SAN LEANDRO (CBS SF) -- In the crawl space beneath his San Leandro home, Danny Hinckley is taking on a job most people would never consider.

"This will be several weekends," Hinckley says crawling in the dirt just below his living room.

It will be several weekends with a steep learning curve, but if he does it right, all this effort just might save his home in a major earthquake.

For most Bay Area homes it's sheer, that side-to-side, lateral shaking that presents the biggest threat in an earthquake.
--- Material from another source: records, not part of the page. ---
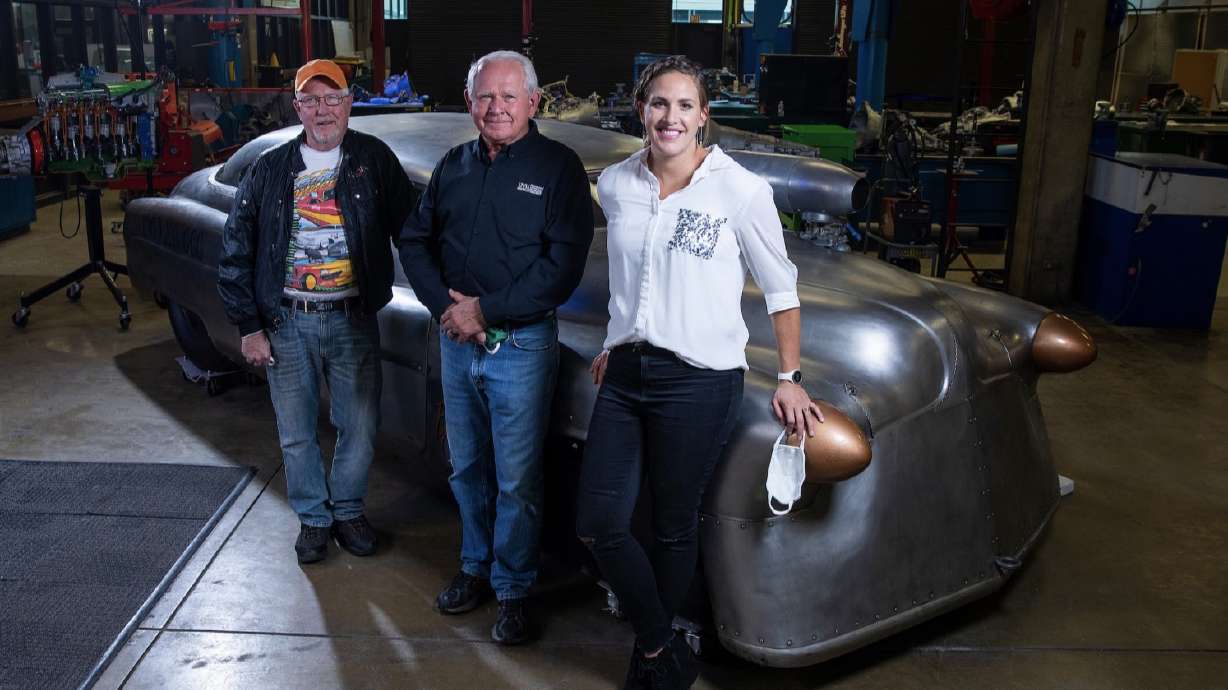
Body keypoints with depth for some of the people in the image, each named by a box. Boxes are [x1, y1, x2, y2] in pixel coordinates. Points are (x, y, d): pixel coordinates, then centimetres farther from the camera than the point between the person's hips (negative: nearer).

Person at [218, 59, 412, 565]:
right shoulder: (269, 170, 2)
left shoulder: (374, 160, 0)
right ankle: (313, 518, 31)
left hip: (353, 319, -1)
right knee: (297, 435, 11)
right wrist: (249, 327, 0)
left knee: (359, 430, 9)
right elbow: (235, 253, 4)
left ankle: (348, 511, 31)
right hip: (286, 323, 1)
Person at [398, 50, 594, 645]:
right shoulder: (453, 167, 10)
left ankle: (513, 591, 19)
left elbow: (564, 265, -15)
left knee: (516, 480, 3)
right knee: (467, 469, 17)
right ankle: (475, 568, 35)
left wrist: (486, 310, -16)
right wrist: (445, 305, -6)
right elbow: (415, 241, 12)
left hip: (521, 345, -5)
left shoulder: (558, 167, -7)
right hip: (456, 343, 5)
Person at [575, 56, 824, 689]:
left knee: (673, 529, 7)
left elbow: (780, 288, -2)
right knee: (597, 525, 2)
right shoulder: (616, 185, 5)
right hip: (625, 376, 5)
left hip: (699, 382, -5)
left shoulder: (740, 190, -9)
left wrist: (789, 378, -1)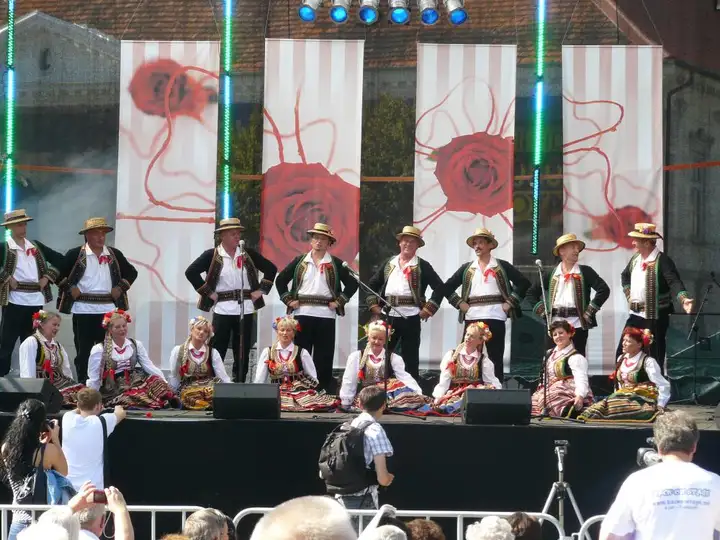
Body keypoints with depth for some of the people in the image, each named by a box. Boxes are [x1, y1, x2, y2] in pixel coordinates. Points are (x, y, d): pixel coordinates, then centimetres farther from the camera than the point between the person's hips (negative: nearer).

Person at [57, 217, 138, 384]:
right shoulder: (75, 254, -2)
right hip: (83, 310, -3)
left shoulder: (115, 254, 9)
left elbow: (131, 272, 19)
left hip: (108, 310, 3)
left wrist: (121, 288, 6)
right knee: (83, 352, 2)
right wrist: (69, 288, -5)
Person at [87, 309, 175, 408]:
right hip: (112, 393, -4)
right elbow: (94, 380, 3)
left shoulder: (136, 345, 11)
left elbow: (150, 367, 2)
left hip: (134, 385, 4)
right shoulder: (99, 350, 1)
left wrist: (165, 383, -11)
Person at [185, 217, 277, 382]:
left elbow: (271, 269, 12)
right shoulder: (212, 255, -3)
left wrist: (261, 290, 3)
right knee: (217, 353, -2)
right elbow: (191, 272, -8)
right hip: (223, 310, -3)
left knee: (242, 353, 7)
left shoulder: (248, 253, 6)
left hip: (245, 309, 3)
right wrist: (208, 292, -8)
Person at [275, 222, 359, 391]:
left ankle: (324, 392, 5)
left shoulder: (336, 264, 6)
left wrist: (339, 301, -3)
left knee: (324, 357, 1)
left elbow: (352, 283, 5)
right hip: (302, 313, 1)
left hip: (326, 315, -1)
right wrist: (288, 300, 2)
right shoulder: (299, 261, 9)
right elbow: (280, 280, 12)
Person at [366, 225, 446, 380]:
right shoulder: (389, 263, 13)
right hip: (388, 315, 4)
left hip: (410, 316, -4)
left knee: (410, 358, 1)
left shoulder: (422, 266, 2)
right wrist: (374, 305, 6)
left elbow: (440, 287, -4)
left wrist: (428, 309, -9)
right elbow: (372, 284, 18)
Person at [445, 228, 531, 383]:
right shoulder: (467, 269, 14)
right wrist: (459, 303, 5)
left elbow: (524, 283, 1)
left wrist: (509, 303, -5)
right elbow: (448, 287, 17)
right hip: (472, 318, 3)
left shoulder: (502, 266, 6)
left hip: (495, 318, -3)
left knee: (495, 359, -1)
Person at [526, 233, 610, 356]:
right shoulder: (551, 274, 11)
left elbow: (604, 289, -4)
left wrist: (590, 310, -8)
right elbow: (531, 293, 19)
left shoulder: (585, 272, 5)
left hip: (577, 325, -2)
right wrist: (542, 311, 6)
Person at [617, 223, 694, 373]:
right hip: (636, 315, 8)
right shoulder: (636, 258, 9)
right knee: (622, 353, 8)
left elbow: (674, 281, -26)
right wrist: (628, 294, 16)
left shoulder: (662, 260, -15)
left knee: (655, 357, -1)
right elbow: (625, 275, 29)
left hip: (655, 317, -8)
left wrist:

Sheer was what produced most of the red-tagged homes from the Napa Earthquake in 2014.

The homes were damaged when the house shook one direction while the foundation moved another, causing them to snap loose and collapse beneath the ground floor.

The basic retrofit goal is to get the house and the foundation bolted together to move as one.

"So that your house can't slide over," Hinckley explains. "You just gotta be willing to get dirty, sweaty, bump your head, wear out your pants."

Most importantly, homeowners have to have a game plan and that's where the city of San Leandro comes in.

In four classes over two weeks, the city's building department walked Hinckley and about nine other homeowners through the entire process -- from drawing up a full set of engineer-approved plans tailored specifically for his house, right down to the power tools.

The same tools the city actually lets him borrow.

So, along with plenty of time, Hinckley's real investment was the smaller tools and the building supplies.

"I haven't added it all up, but it's right around $3,000," he estimates.

That's the first big payoff, because for a house the size of his, hiring someone to do the job could cost as much as $20,000.

"I'd say $15,000, $17,000," Hinckley estimates. "At least $15,000 I've saved."

As for the second big payoff, that's something he can't quite put a price on, at least, not yet.

"I hope that I never find out if it works," Hinckley laughs. "But on the other hand, I kind of do want to find out if it works."